**Text excerpt**.
• • • • •
USA Today plays up SC lawmaker pensions

Cindi Scoppe just got a little help.

For years, Cindi has been writing at least annually about the outrageous pensions that SC lawmakers give themselves. She just got some reinforcement in that crusade, with a front-page story in USA Today, which begins:

At age 55, South Carolina state Sen. David Thomas began collecting a pension for his legislative service without leaving office.

Most workers must retire from their jobs before getting retirement benefits. But Thomas used a one-sentence law that he and his colleagues passed in 2002 to let legislators receive a taxpayer-funded pension instead of a salary after serving for 30 years.

Thomas’ $32,390 annual retirement benefit — paid for the rest of his life — is more than triple the $10,400 salary he gave up. His pension exceeds the salary because of another perk: Lawmakers voted to count their expenses in the salary used to calculate their pensions.

No other South Carolina state workers get those perks.

Since January 2005, Thomas, a Republican, has made $148,435 more than a legislative salary would have paid, his financial-disclosure records show. At least four other South Carolina lawmakers are getting pensions instead of salaries, netting an extra $292,000 since 2005, records show.

And so forth and so on.

Increasingly, national media are discovering just how wild and wacky South Carolina is. On the one hand, it’s embarrassing. On the other, it’s nice to get the attention.

Who knows? Maybe the added exposure will help here at home. After all, last year, laudatory national coverage got Nikki Haley elected governor.

Expect Cindi to write about it more.

22 thoughts on “USA Today plays up SC lawmaker pensions

  1. bud

    Regular state employees don’t get the great deal that our legislators get but it is pretty good. Let’s hope they don’t through out the baby with bathwater and greatly reduce the value of state worker pensions to address the extravagence of the general assembly folks. Heck knowing them they’ll throw out the baby and keep the smelly bath water.
• • • • •
**Listed records**.
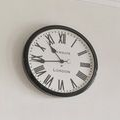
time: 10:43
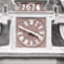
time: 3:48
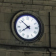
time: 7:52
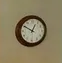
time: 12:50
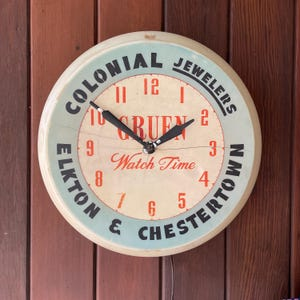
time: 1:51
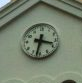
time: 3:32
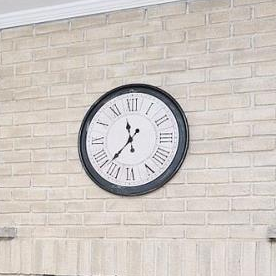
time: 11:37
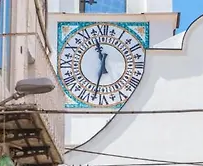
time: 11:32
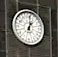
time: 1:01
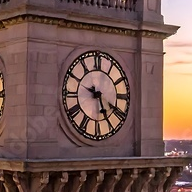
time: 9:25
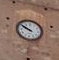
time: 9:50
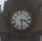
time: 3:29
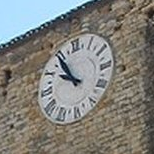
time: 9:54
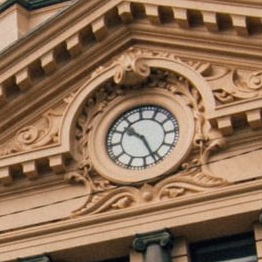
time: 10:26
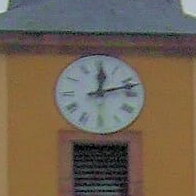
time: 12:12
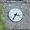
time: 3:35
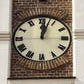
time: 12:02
• • • • •
**Brief 1**. In the post on South Carolina lawmaker pensions, what annual salary did Sen. David Thomas give up to collect his pension?
**Brief 2**. Continue the post on South Carolina lawmaker pensions from the point where it stops.

**Exercise result 1**. $10,400

**Exercise result 2**.
  2. Kathryn Fenner

    Y’know, the paper noted that retirees may only get 1% COLA this year, instead of 2%. My husband hasn’t had any COLA for 8? years….and then to find out that the David Thomases of the world, to use Sanford’s phrase, are getting enormous pensions whil still working?

  3. Steven Davis

    Look at the updated article on USA Today where it gives a breakdown state-by-state. Several states don’t even give pensions to legislators.

  4. Doug Ross

    Amazing… and there’s no way to tie this one to Haley or Sanford.

    I’m sure Bobby Harrell and Hugh Leatherman get nice Christmas cards from the legislators they hand out gifts to.

    Too bad we don’t have a real newspaper in this city able to stay on this story until the pensions are changed. Can’t do that since there’s a home game for USC this weekend. The State dropped the Ken Ard story and will move on to some other tripe next week.

  5. Brad

    Yep, that’s it, Doug. I don’t know how you figured it out, but that’s it: It’s all Harrell’s and Leatherman’s fault. It’s not the fault of the other 168 legislators at all.

    Me, I would have blamed all of them, but I lack your ability to identify scapegoats.

    I don’t know why we keep having this conversation. I blame governors for what they do and don’t do, and lawmakers for what they do and don’t do. And you always act like there’s something wrong with that. And it’s tiresome.

  6. Doug Ross

    Because you know as well as I do that nothing happens in the legislature without it first being approved by the leaders of the two houses. They get what they want. They trade favors and pull rank to get it.

    To pretend otherwise is wrong.

  7. Brad

    Actually, to pretend it’s that simple is wrong. There are things leaders can do and things they can’t do. Often, they’re following as much as leading.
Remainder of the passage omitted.